(Beginning of SOURCE MATERIAL)

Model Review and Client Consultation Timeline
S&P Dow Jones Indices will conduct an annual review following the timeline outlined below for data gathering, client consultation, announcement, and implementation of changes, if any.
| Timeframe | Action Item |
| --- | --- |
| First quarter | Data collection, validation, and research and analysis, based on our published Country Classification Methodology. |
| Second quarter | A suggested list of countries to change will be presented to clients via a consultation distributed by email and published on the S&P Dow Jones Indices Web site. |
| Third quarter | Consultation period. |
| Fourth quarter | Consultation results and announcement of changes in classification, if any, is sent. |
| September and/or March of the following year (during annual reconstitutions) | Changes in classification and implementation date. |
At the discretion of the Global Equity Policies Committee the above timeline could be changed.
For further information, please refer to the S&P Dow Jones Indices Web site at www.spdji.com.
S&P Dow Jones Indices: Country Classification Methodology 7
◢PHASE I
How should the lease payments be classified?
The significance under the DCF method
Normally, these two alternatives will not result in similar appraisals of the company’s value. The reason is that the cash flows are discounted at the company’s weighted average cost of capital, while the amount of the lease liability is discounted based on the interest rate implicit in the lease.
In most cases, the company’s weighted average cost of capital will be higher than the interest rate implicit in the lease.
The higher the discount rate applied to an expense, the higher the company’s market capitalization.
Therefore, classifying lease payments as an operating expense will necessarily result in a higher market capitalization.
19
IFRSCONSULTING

(End of SOURCE MATERIAL)
(Beginning of SOURCE MATERIAL)

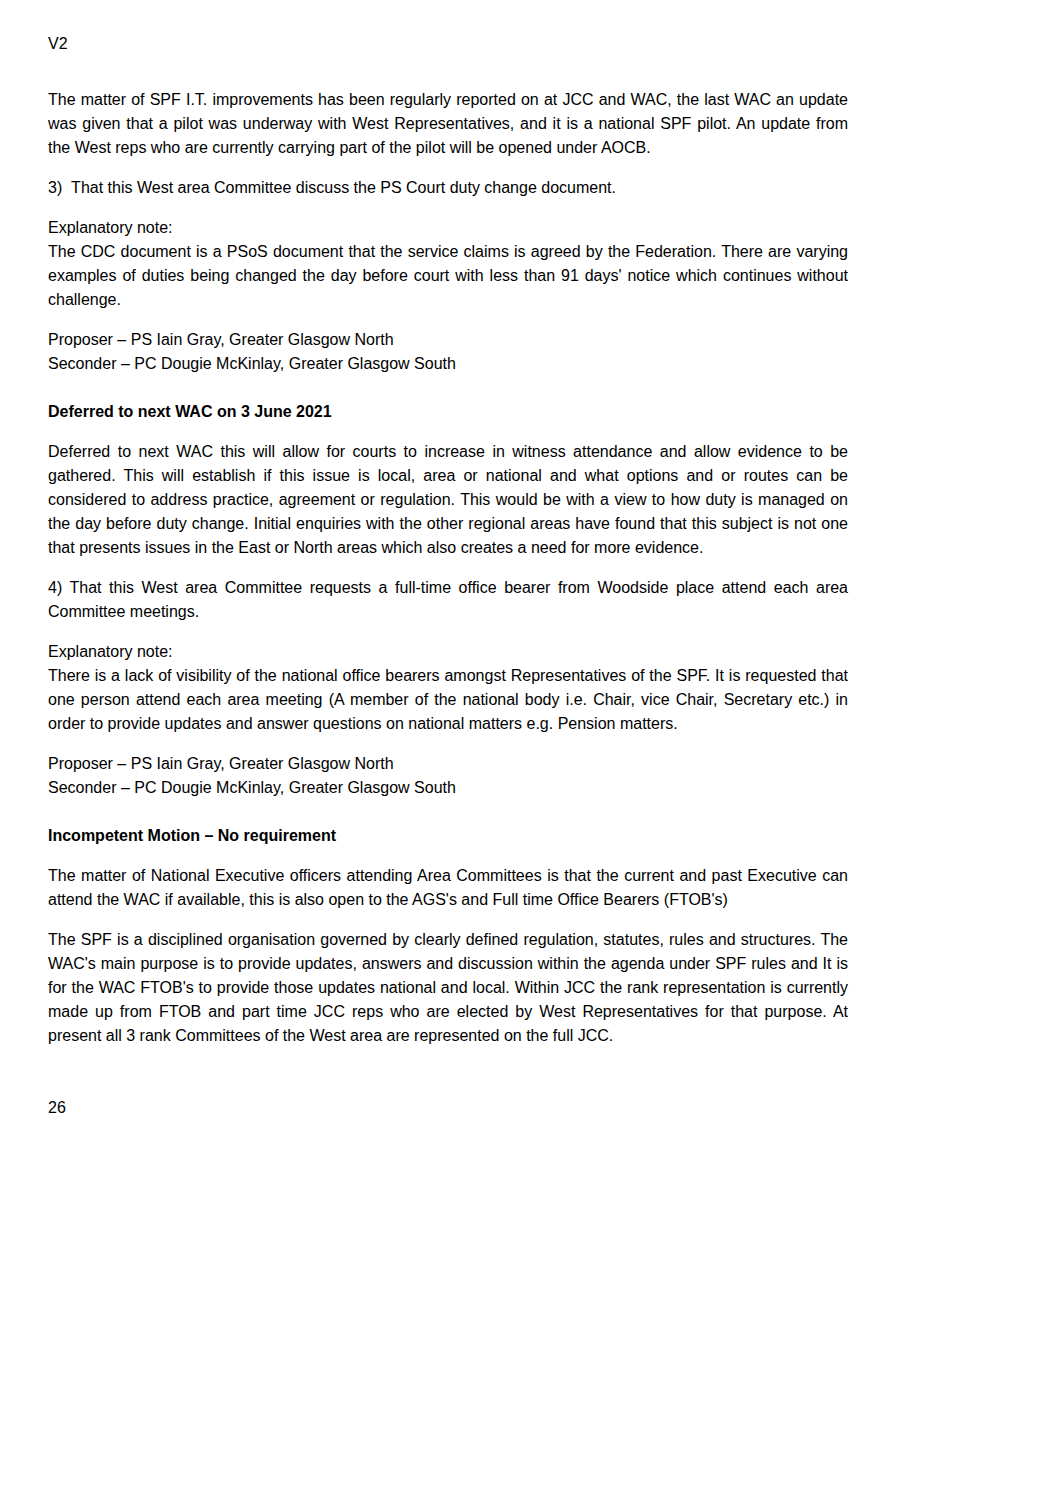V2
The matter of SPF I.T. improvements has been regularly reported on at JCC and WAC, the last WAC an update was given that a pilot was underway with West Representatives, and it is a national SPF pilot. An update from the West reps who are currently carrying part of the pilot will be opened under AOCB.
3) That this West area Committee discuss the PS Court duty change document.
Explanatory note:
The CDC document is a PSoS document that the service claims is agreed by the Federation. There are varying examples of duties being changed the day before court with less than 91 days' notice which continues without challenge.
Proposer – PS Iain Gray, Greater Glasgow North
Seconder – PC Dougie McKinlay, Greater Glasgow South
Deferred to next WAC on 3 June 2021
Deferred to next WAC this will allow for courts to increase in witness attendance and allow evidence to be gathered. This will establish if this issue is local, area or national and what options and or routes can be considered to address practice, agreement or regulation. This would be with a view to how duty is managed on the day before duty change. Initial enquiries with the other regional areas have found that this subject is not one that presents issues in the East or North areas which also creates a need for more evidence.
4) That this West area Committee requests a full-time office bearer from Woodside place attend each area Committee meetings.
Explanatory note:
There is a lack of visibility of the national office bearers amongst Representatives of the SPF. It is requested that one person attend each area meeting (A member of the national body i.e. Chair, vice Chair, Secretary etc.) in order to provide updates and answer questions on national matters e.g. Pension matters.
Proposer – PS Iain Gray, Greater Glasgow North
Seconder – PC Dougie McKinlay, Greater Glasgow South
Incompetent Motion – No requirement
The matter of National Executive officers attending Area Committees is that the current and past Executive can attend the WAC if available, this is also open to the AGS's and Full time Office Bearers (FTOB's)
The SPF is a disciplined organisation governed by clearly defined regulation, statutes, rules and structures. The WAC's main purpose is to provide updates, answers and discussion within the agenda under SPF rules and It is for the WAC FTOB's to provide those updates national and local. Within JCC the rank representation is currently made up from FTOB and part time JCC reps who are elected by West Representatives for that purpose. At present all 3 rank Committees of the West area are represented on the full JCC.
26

(End of SOURCE MATERIAL)
(Beginning of SOURCE MATERIAL)

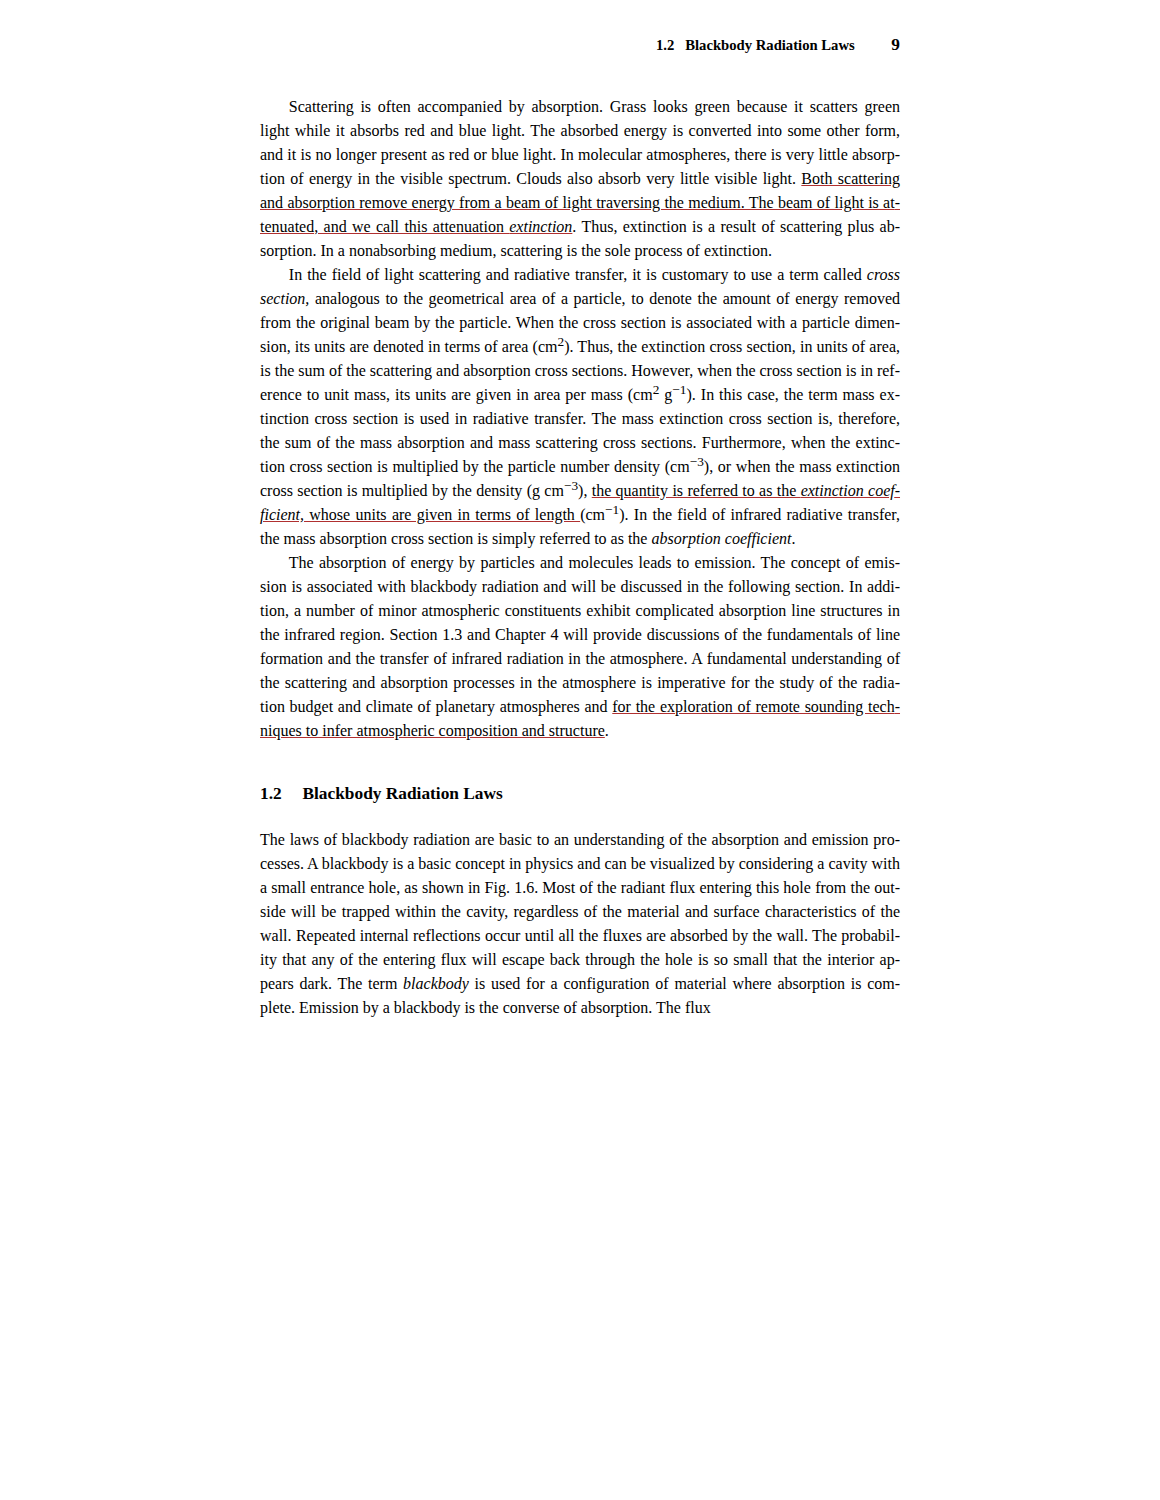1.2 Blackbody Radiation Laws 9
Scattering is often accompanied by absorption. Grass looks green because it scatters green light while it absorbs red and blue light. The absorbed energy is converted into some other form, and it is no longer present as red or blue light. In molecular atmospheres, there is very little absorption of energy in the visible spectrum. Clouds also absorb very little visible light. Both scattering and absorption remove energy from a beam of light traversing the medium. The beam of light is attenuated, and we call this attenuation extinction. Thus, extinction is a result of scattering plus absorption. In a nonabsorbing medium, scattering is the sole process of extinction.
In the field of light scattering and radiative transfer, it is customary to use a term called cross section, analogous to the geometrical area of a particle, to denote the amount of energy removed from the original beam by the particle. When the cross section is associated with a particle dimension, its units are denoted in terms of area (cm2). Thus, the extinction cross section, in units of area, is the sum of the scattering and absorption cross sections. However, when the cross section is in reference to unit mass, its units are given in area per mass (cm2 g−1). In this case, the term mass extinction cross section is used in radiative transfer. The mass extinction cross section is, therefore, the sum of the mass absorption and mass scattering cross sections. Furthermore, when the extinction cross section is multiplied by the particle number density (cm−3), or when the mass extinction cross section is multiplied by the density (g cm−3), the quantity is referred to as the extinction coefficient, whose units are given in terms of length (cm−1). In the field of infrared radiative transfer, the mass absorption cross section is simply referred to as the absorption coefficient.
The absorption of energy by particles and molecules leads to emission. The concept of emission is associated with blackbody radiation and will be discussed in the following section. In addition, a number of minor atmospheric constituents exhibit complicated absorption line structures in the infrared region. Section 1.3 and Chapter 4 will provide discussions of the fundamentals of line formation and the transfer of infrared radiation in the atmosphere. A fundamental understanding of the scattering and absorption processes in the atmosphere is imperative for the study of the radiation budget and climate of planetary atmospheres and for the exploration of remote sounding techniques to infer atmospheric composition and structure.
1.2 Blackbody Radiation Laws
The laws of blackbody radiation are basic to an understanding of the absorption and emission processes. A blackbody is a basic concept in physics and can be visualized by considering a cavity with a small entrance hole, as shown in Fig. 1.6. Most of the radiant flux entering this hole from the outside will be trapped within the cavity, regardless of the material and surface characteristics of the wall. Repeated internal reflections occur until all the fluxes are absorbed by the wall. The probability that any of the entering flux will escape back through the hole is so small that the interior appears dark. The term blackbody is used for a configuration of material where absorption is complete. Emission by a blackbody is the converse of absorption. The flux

(End of SOURCE MATERIAL)

» **TASK DETAILS**
Quote the listing above, but only from the line that shows "For further information, please" through the line that shows "IFRSCONSULTING".

» **YOUR SOLUTION**
For further information, please refer to the S&P Dow Jones Indices Web site at www.spdji.com.
S&P Dow Jones Indices: Country Classification Methodology 7
◢PHASE I
How should the lease payments be classified?
The significance under the DCF method
Normally, these two alternatives will not result in similar appraisals of the company’s value. The reason is that the cash flows are discounted at the company’s weighted average cost of capital, while the amount of the lease liability is discounted based on the interest rate implicit in the lease.
In most cases, the company’s weighted average cost of capital will be higher than the interest rate implicit in the lease.
The higher the discount rate applied to an expense, the higher the company’s market capitalization.
Therefore, classifying lease payments as an operating expense will necessarily result in a higher market capitalization.
19
IFRSCONSULTING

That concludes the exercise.